Mentions légales et sueurs froides
Dans les mentions légales d’iBooks Author, il y a une ligne qui fait frémir une partie de la blogosphère. Celle où il est dit que les livres produits par le logiciel ne peuvent être vendus que sur le seul iBooks Store d’Apple. Certains en ont trop rapidement conclu que votre livre devenait la propriété d’Apple dès sa publication par ce logiciel.
Une analyse un peu courte ! N’importe quel auteur, éditeur ou juriste vous le dira : ces contraintes ne concernent nullement le contenu du livre, mais l’œuvre produite au moyen du logiciel. Et pour cause : il suffit d’utiliser un logiciel alternatif produisant des livres au format iBooks Store pour contourner la limitation imposée par Apple. Il n’est jamais question de cession des droits d’auteurs. D'ailleurs, la license du logiciel le dit clairement :
D’autres regrettent également le fait que Cupertino se réserve le droit de ne pas publier votre œuvre. Et bien heureusement, qu’ils se le réservent ! D’une part, cela évite que des petits malins diffusent Mein Kampf (Godwin – 1 point) ; d’autre part, je vous mets au défi de vous faire publier directement par Gallimard ! La dictature de l’éditeur n’a pourtant jamais fait frissonner le grand public.
Twitter et la traînée de poudre
Evidemment, Twitter relaie l’affaire discréditant soit Apple, soit les « Twittos », selon le point de vue. Mais pourquoi cette tribune de ma part ? Pour deux raisons : d'abord, j'attendais un tel logiciel/service depuis longtemps, et je n'aime pas qu'on me gâche mon plaisir ;-). Seconde raison, cela me permet de ramener encore à la communication (et de faire mon casse-pieds) en rappelant les lois du discours : "On est tenu de ne dire que ce qu’on croit vrai et même que ce qu’on a des raisons suffisantes de tenir pour tel. Autrement, on s’expose à l’accusation de parler à la légère."

» **QUESTIONS À TRAITER**
1. Réécrivez le passage de l'extrait qui s'ouvre sur les mots contenant « Mentions légales et » et se clôt sur « par ce logiciel. », en remplaçant « blogosphère » par « communauté en ligne ».
2. Selon l'extrait, pourquoi la clause qui réserve la vente à l'iBooks Store ne fait-elle pas du livre la propriété d'Apple ?

» **DONNÉES SOURCES**
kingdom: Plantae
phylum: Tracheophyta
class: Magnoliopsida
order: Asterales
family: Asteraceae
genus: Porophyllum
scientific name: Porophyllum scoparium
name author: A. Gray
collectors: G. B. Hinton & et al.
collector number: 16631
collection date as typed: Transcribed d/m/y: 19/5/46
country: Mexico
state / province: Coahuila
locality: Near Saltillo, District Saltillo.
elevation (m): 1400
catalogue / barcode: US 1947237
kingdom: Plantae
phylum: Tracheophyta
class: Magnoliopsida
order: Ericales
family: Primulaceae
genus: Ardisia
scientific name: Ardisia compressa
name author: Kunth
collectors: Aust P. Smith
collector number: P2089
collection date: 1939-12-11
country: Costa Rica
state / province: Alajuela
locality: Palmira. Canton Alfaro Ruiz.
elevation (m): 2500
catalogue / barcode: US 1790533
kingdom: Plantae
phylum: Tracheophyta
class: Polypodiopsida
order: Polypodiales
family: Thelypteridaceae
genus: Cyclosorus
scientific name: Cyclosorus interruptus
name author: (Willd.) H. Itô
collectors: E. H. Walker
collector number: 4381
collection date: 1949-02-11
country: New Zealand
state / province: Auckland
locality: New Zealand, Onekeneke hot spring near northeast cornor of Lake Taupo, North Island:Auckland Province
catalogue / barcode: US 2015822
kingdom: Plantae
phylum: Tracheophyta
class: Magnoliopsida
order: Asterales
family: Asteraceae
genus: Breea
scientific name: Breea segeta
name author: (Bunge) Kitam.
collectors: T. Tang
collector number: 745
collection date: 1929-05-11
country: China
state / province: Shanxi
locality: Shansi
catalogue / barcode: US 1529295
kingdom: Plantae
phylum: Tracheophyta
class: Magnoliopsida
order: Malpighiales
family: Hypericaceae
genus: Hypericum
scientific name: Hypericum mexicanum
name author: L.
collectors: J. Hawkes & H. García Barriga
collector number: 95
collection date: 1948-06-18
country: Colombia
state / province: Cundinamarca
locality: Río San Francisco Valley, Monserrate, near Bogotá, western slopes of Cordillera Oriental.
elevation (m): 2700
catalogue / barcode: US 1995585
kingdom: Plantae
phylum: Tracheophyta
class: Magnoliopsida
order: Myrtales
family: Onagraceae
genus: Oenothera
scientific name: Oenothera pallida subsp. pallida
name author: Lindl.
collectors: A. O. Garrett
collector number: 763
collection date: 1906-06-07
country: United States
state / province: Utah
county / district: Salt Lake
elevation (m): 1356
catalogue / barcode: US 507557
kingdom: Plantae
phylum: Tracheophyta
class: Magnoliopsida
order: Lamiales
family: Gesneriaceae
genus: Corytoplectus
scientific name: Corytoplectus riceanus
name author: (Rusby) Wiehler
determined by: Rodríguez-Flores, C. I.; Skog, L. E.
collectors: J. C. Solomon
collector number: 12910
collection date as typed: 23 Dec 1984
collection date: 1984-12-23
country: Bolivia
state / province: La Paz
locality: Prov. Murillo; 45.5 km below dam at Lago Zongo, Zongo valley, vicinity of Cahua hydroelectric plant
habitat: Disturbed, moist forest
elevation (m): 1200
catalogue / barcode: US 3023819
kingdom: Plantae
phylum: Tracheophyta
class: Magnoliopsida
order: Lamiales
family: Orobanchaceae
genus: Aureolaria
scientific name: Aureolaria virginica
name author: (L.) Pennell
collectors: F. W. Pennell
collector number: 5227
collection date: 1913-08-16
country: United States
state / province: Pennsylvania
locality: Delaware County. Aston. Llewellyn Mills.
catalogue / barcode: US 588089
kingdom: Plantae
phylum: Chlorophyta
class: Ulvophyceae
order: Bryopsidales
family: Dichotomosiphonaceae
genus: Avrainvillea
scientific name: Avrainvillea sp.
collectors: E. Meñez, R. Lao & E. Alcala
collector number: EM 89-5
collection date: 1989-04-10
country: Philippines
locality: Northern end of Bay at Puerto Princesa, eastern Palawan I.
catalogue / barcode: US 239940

» **RÉPONSES PAR NUMÉRO**
1.
Mentions légales et sueurs froides
Dans les mentions légales d’iBooks Author, il y a une ligne qui fait frémir une partie de la communauté en ligne. Celle où il est dit que les livres produits par le logiciel ne peuvent être vendus que sur le seul iBooks Store d’Apple. Certains en ont trop rapidement conclu que votre livre devenait la propriété d’Apple dès sa publication par ce logiciel.

2. Cette contrainte porte sur l'œuvre produite au moyen du logiciel, non sur le contenu du livre. Il suffit d'utiliser un logiciel alternatif produisant des livres au format iBooks Store pour contourner la limitation. Il n'est jamais question de cession des droits d'auteur.